Lincoln Beach is located in northwestern Lincoln County between Lincoln City to the north and Depoe Bay to the south. It is bordered to the west by the Pacific Ocean. Lincoln Beach proper is in the southern part of the CDP while Gleneden Beach is in the northern part of the CDP. U.S. Route 101 runs through the CDP, leading north 8 mi to the center of Lincoln City and south 17 mi to Newport, the Lincoln county seat.

According to the United States Census Bureau, the CDP has a total area of 10.7 km2, of which 8.4 km2 are land and 2.3 km2, or 21.6%, are water.

==Demographics==

As of the census of 2000, there were 2,078 people, 1,073 households, and 657 families residing in the CDP. The population density was 632.5 PD/sqmi.
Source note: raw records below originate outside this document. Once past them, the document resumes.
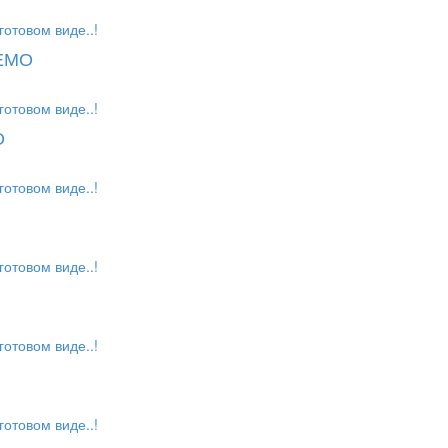
готовом виде..!
РЕМО
готовом виде..!
О
готовом виде..!
готовом виде..!
готовом виде..!
готовом виде..!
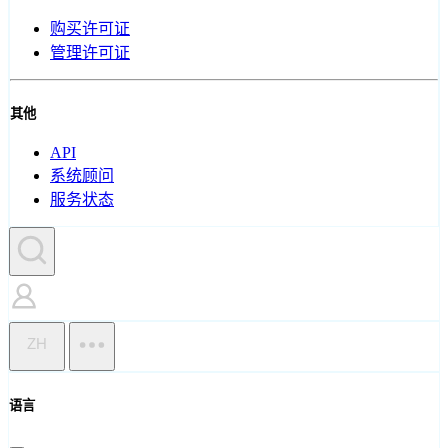
购买许可证
管理许可证
其他
API
系统顾问
服务状态
ZH
语言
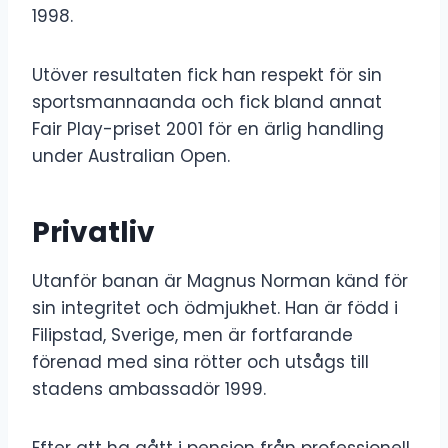
1998.
Utöver resultaten fick han respekt för sin
sportsmannaanda och fick bland annat
Fair Play-priset 2001 för en ärlig handling
under Australian Open.
Privatliv
Utanför banan är Magnus Norman känd för
sin integritet och ödmjukhet. Han är född i
Filipstad, Sverige, men är fortfarande
förenad med sina rötter och utsågs till
stadens ambassadör 1999.
Efter att ha gått i pension från professionell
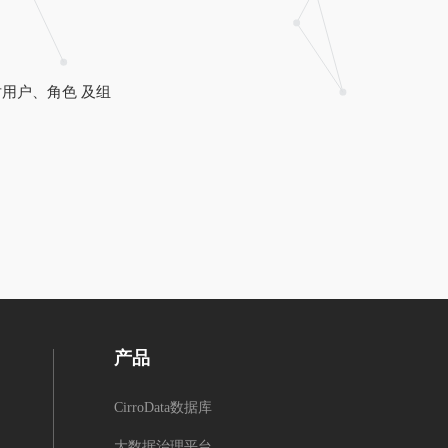
用户、角色 及组
产品
CirroData数据库
大数据治理平台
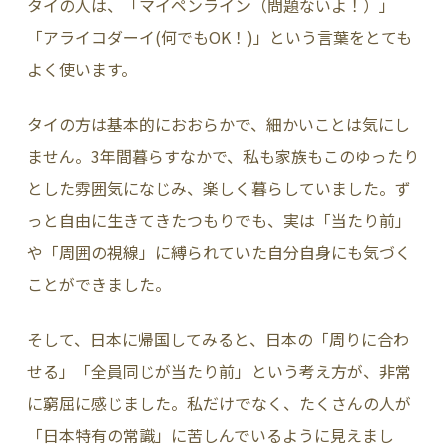
タイの人は、「マイペンライン（問題ないよ！）」
「アライコダーイ(何でもOK！)」という言葉をとても
よく使います。
タイの方は基本的におおらかで、細かいことは気にし
ません。3年間暮らすなかで、私も家族もこのゆったり
とした雰囲気になじみ、楽しく暮らしていました。ず
っと自由に生きてきたつもりでも、実は「当たり前」
や「周囲の視線」に縛られていた自分自身にも気づく
ことができました。
そして、日本に帰国してみると、日本の「周りに合わ
せる」「全員同じが当たり前」という考え方が、非常
に窮屈に感じました。私だけでなく、たくさんの人が
「日本特有の常識」に苦しんでいるように見えまし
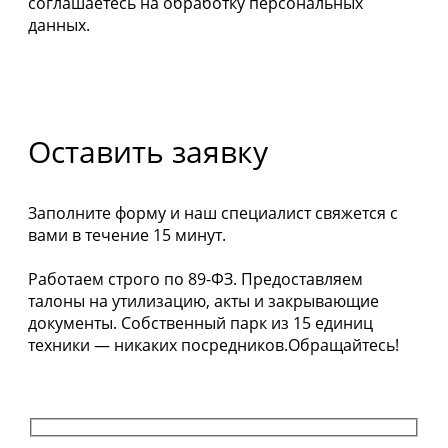
соглашаетесь на обработку персональных
данных.
Оставить заявку
Заполните форму и наш специалист свяжется с
вами в течение 15 минут.
Работаем строго по 89-ФЗ. Предоставляем
талоны на утилизацию, акты и закрывающие
документы. Собственный парк из 15 единиц
техники — никаких посредников.Обращайтесь!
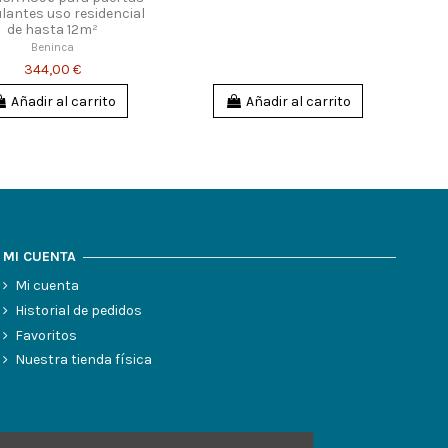
lantes uso residencial
de hasta 12m²
Beninca
344,00 €
Añadir al carrito
Añadir al carrito
MI CUENTA
Mi cuenta
Historial de pedidos
Favoritos
Nuestra tienda física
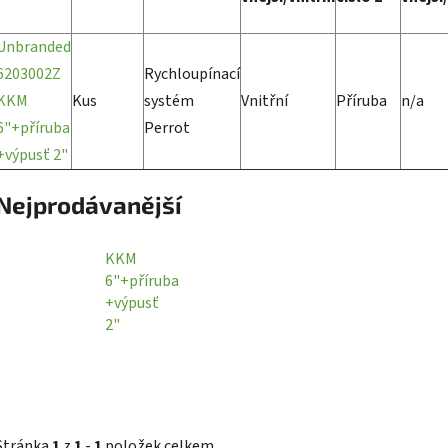
Unbranded
6203002Z
Rychloupínací
KKM
Kus
systém
Vnitřní
Příruba
n/a
6"+příruba
Perrot
+výpusť 2"
Nejprodávanější
KKM
6"+příruba
+výpusť
2"
Stránka
1
z
1
-
1
položek celkem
There were 2,198 housing units at an average density of 669.1 /sqmi. The racial makeup of the CDP was 95.52% White, 0.10% African American, 1.40% Native American, 0.77% Asian, 0.05% Pacific Islander, 0.82% from other races, and 1.35% from two or more races. Hispanic or Latino of any race were 2.02% of the population.

There were 1,073 households, out of which 10.9% had children under the age of 18 living with them, 53.0% were married couples living together, 6.1% had a female householder with no husband present, and 38.7% were non-families. 32.1% of all households were made up of individuals, and 16.0% had someone living alone who was 65 years of age or older. The average household size was 1.93 and the average family size was 2.35.

In the CDP, the population was spread out, with 10.9% under the age of 18, 3.3% from 18 to 24, 16.0% from 25 to 44, 33.8% from 45 to 64, and 36.1% who were 65 years of age or older. The median age was 58 years. For every 100 females, there were 85.2 males. For every 100 females age 18 and over, there were 82.5 males.

The median income for a household in the CDP was $33,425, and the median income for a family was $41,415. Males had a median income of $32,557 versus $18,519 for females. The per capita income for the CDP was $21,810. About 4.0% of families and 6.9% of the population were below the poverty line, including 3.0% of those under age 18 and 2.2% of those age 65 or over.

Historical population
| Census | Pop. | Note | %± |
| 2020 | 2,343 |  | — |
U.S. Decennial Census

==Education==
There is one school district in the county, the Lincoln County School District.

The county is in the Oregon Coast Community College district.